Fue justo allí, que al mirar hacia la casa rosada, cuando un extraño señor cogía el dorado bastón presidencial y sobre su pecho colocaba en diagonal la bandera con el sol y los colores de mi nación. Aquel hombre de mirada seria, que vestía de un lujoso traje negro, comenzaba a hablar ante la multitud; decía que tras su mandato habría "pobreza cero". Pero de lo que no se percataba, era que su traje de alto valor económico podría alimentar a aquellos niños que descalzos y con el estomago vacío, vagan por las tierrosas calles de los viejos arrabales buscando un poco de comida y algunos libros, porque en sus casas, el inconmensurable sacrificio que sus padres sufren por el trabajo,no alcanza para todos.
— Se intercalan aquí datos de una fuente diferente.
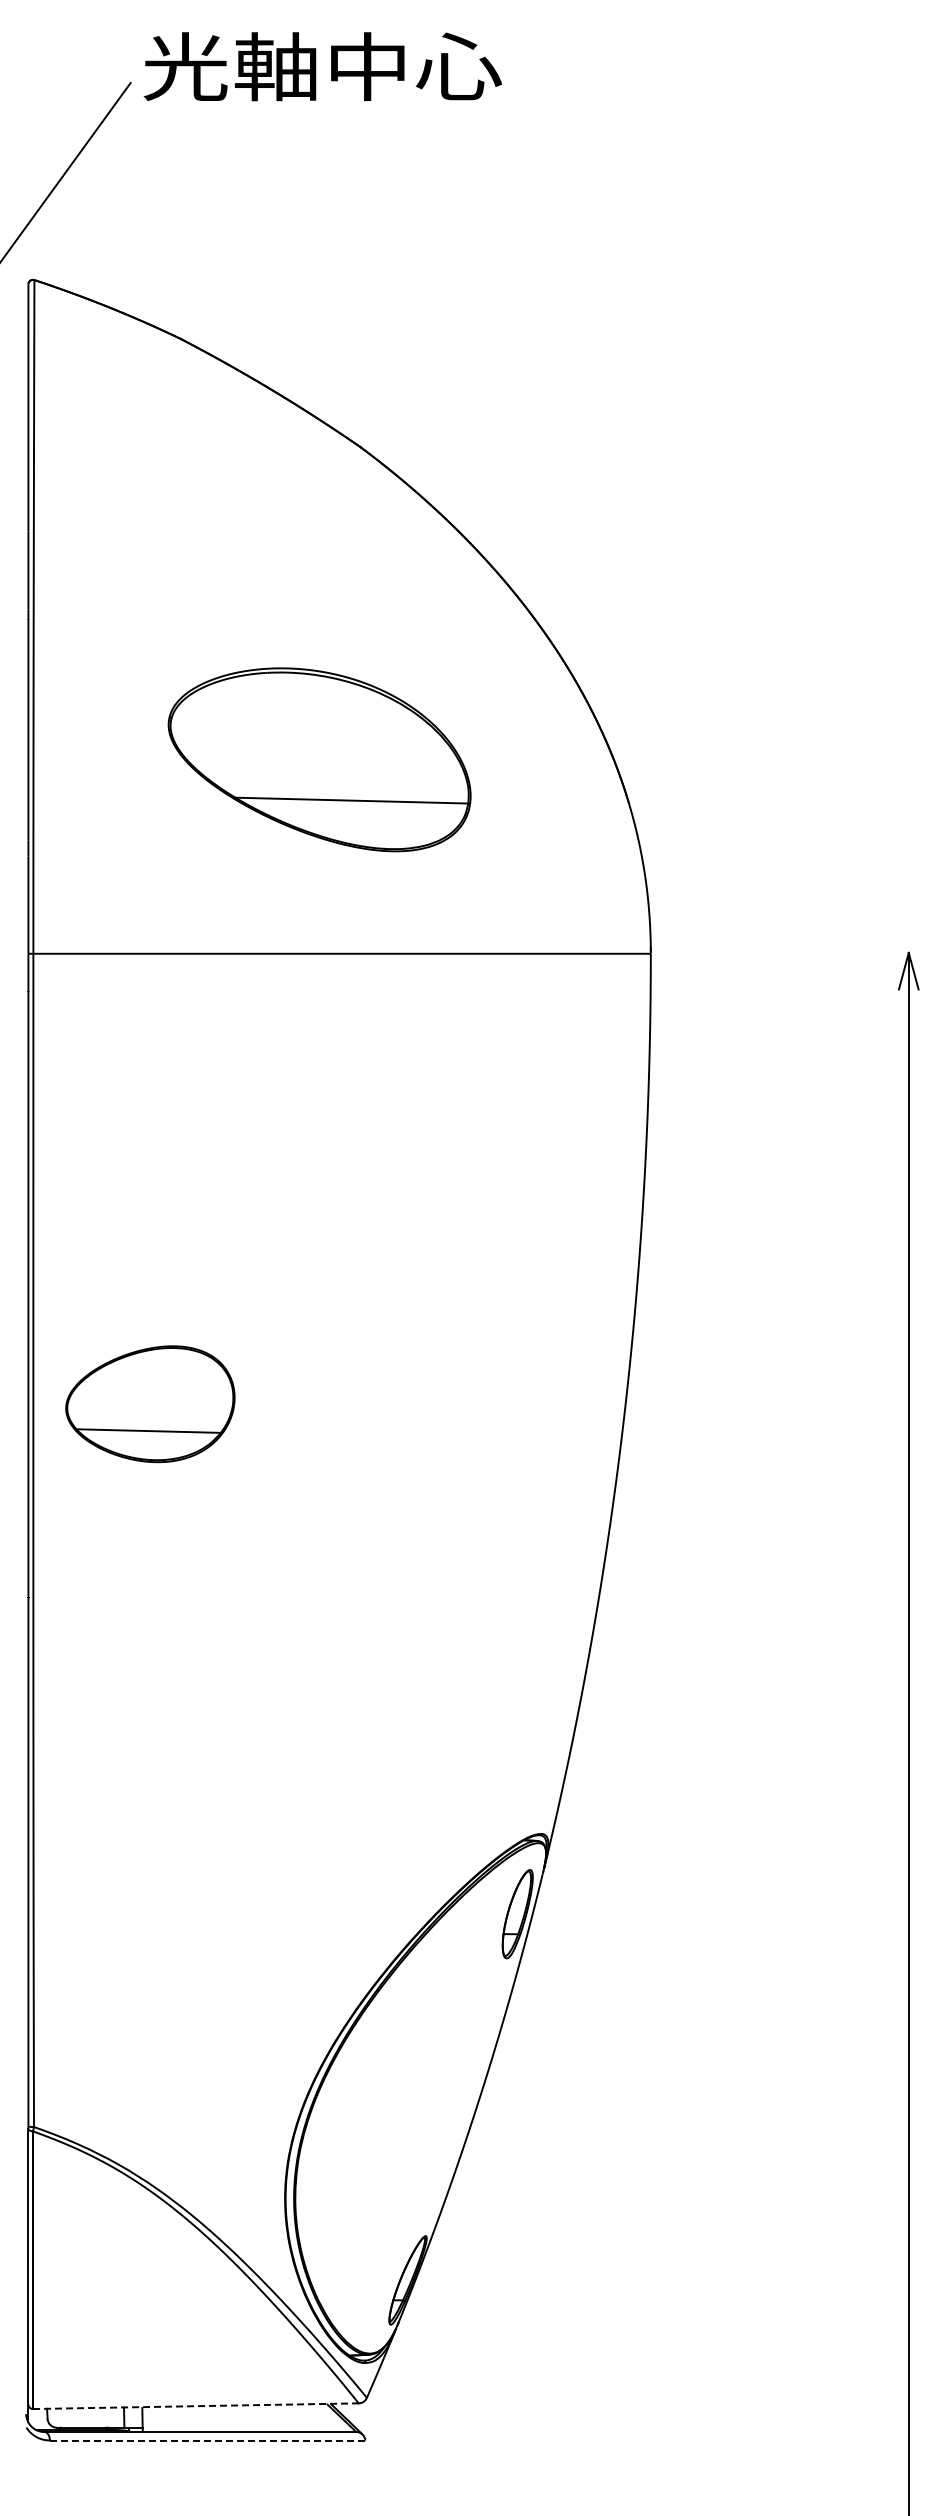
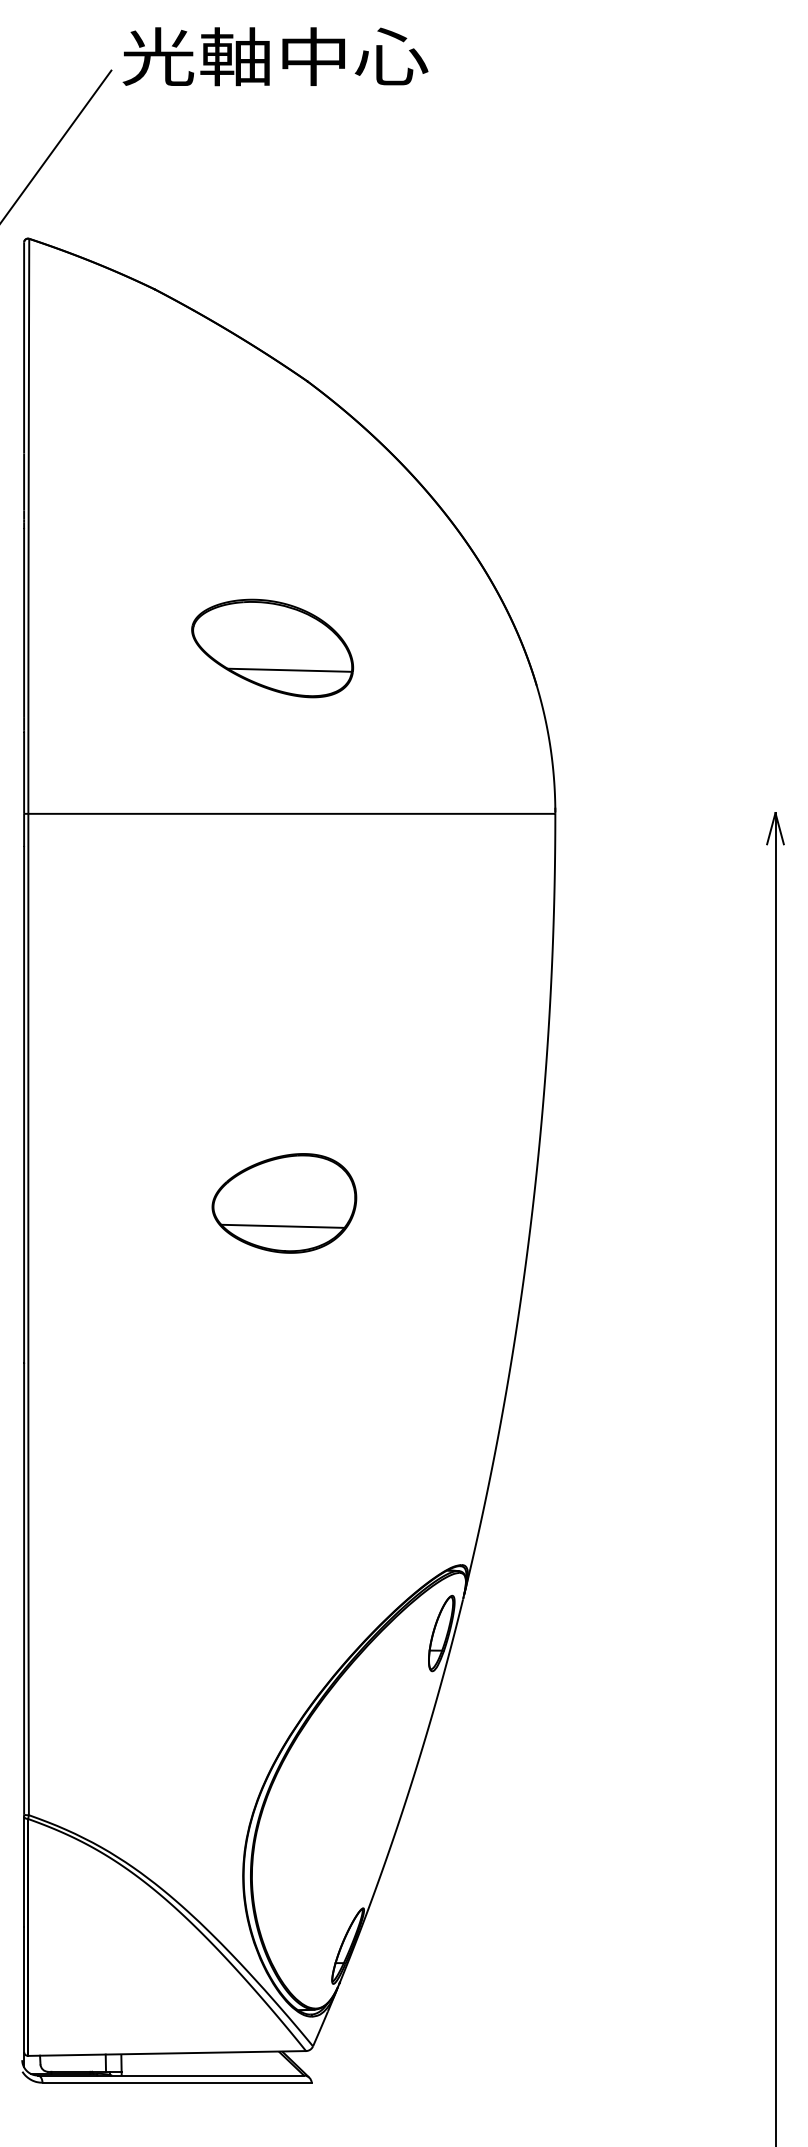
part: (319, 760) -> (272, 648), size x0.62
part: (150, 1404) -> (284, 1203), moved
line: (195, 2406) -> (166, 2053), dashed -> solid
line: (207, 2440) -> (176, 2082), dashed -> solid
Ese traje también pudiese servir para crear un centro de rehabilitación que ayudase a las personas subsumidas por el terror de la droga y el alcohol, o para personas enfermas con letales enfermedades. Si de un ser humano con gran corazón se tratase, estaría vendiendo sus cosas para alimentar a los pequeños destrozados de hambre y sin educación.Pero la hipocresía de aquel hombre, era inconmensurable.
Esas fueron las palabras con las que arremetí sobre el dialogo de la maldita vieja chota que cruzaba todos los días por calle Reconquista. Y hasta el día de hoy, nunca más me rompió las bolas, tanto que en vez de cruzar hacia mi vereda, todos los días dobla en la otra cuadra, y desde lo lejos agacha la mirada.